[Text passage]
- Opening Delimiter -

Using data collected by Turn the Tide on Plastic, which features Ireland’s own Annalise Murphy on deck, marine experts have identified over three million micro plastic particles per square kilometre of ocean.

The sub-surface data on micro plastic pollution levels was collected using a state-of-the-art instrument on board the Volvo Ocean 65 racing yacht.

The initial results, gathered during the Prologue stage and Leg 1 of the race between Lisbon and Alicante, were presented by Dr Toste Tanhua during the first morning of the two-day Volvo Ocean Race Ocean Summit, held in Cape Town stopover on Thursday (7 December). 

The samples collected during Leg 2 are currently being analysed and results will be revealed in due course.

“Our initial findings suggest that the levels of micro plastic in the ocean are significantly higher than we first expected,” said Dr Tanhua, who works at GEOMAR, an ocean research institute in Kiel, Germany.

“This is alarming as the micro plastic not only harms a wide range of marine life, but, through entering the food chain, in species such as tuna and mackerel, can cause harm to humans, too.”

Micro plastic refers to small particles of plastic often invisible to the naked eye – and which can take thousands of years to degrade.

- Closing Delimiter -

[Supplied records]
- Opening Delimiter -

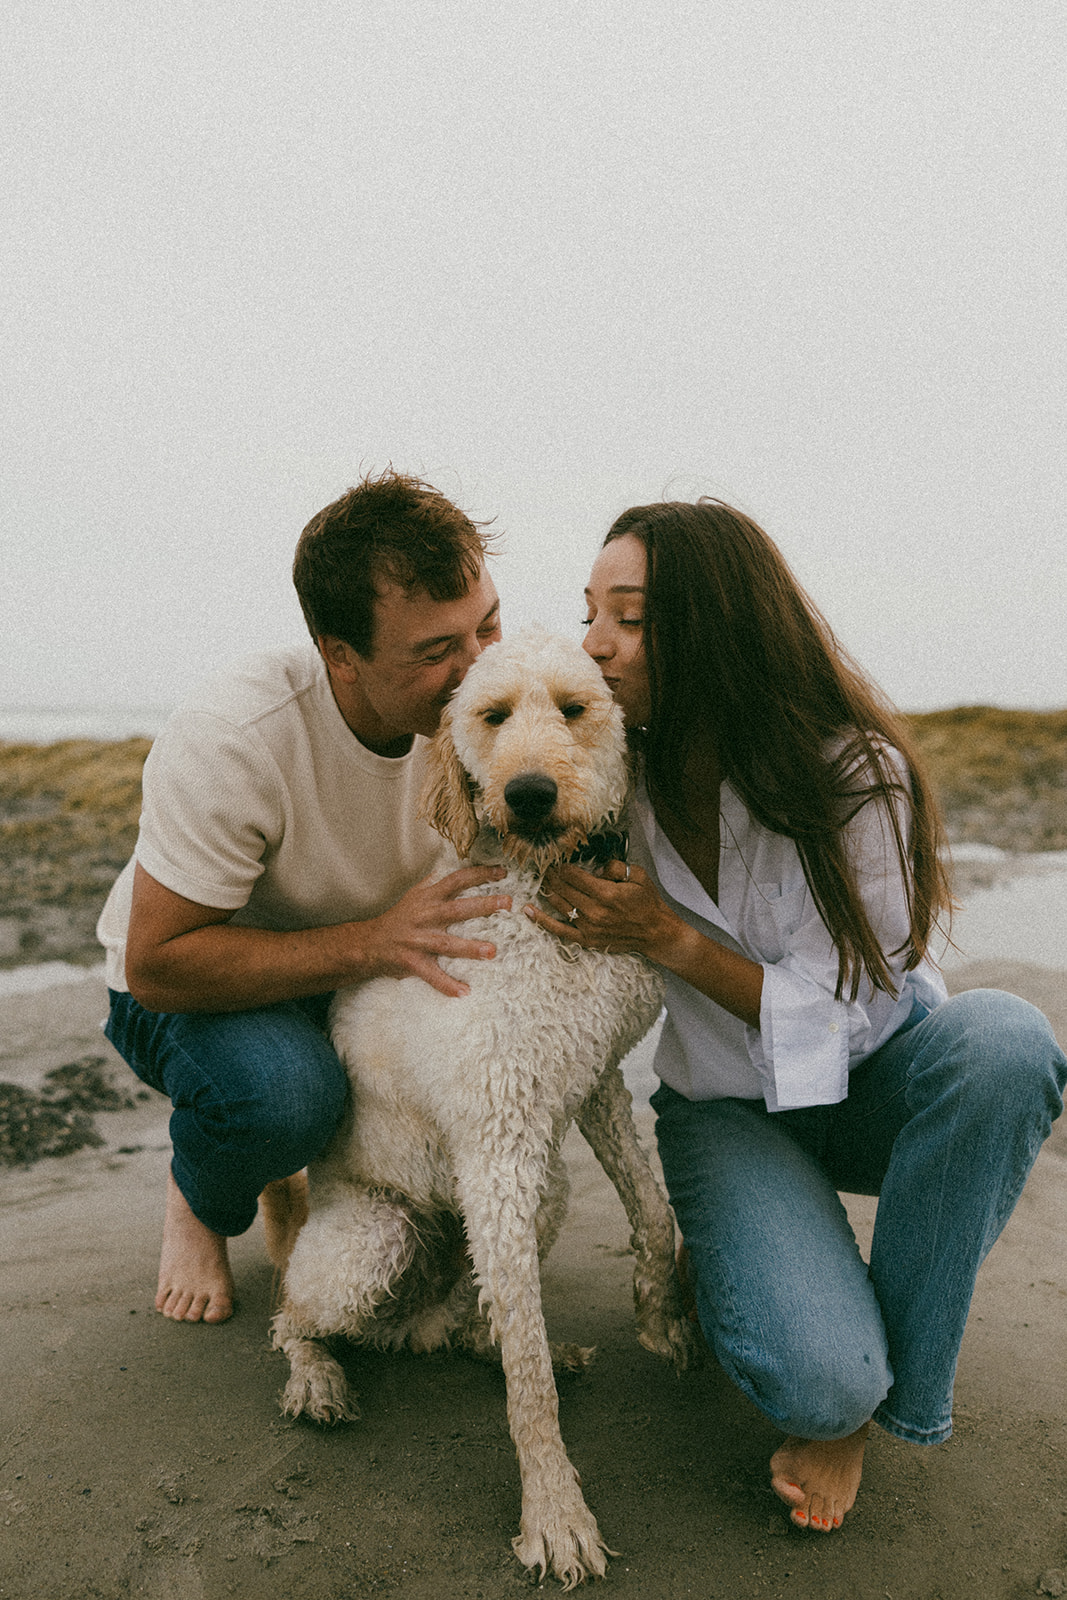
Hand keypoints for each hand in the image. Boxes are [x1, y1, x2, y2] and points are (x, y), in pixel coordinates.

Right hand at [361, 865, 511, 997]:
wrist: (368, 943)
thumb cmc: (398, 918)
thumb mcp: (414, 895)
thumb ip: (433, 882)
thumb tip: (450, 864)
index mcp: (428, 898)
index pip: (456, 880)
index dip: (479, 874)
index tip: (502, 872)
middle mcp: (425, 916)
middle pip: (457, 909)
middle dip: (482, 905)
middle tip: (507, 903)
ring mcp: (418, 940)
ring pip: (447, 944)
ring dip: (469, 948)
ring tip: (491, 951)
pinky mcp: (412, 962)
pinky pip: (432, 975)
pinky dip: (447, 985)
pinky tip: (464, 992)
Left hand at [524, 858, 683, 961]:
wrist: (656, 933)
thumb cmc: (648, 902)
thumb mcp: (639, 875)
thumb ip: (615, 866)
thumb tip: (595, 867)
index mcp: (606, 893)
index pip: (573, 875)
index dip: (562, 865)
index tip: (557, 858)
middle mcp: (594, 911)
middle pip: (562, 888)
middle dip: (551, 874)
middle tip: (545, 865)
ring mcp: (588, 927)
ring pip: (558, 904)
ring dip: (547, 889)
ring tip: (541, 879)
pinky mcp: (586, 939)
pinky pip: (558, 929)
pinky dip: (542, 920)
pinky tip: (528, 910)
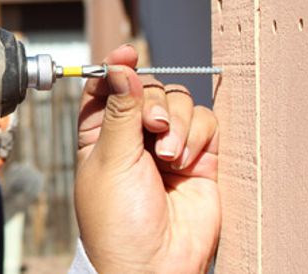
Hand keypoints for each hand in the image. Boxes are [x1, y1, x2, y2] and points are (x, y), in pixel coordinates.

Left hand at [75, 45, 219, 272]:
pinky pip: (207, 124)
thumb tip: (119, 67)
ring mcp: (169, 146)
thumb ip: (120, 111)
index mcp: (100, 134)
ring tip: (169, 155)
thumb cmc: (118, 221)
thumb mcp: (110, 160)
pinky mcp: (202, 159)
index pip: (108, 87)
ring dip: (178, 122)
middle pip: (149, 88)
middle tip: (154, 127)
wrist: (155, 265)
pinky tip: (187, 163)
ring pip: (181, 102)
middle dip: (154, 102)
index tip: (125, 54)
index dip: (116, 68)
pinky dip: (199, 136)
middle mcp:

- Closing Delimiter -

[Questions to answer]
1 > In the micro plastic article, where does Dr Tanhua work?
2 > Please list every place name that appears in the micro plastic article.
3 > Quote the stretch of the micro plastic article from "Using data collected" through "Thursday (7 December).".

[Outputs by task]
1 > GEOMAR, an ocean research institute in Kiel, Germany.

2 > Ireland, Lisbon, Alicante, Cape Town, Kiel, Germany

3 >
Using data collected by Turn the Tide on Plastic, which features Ireland’s own Annalise Murphy on deck, marine experts have identified over three million micro plastic particles per square kilometre of ocean.

The sub-surface data on micro plastic pollution levels was collected using a state-of-the-art instrument on board the Volvo Ocean 65 racing yacht.

The initial results, gathered during the Prologue stage and Leg 1 of the race between Lisbon and Alicante, were presented by Dr Toste Tanhua during the first morning of the two-day Volvo Ocean Race Ocean Summit, held in Cape Town stopover on Thursday (7 December).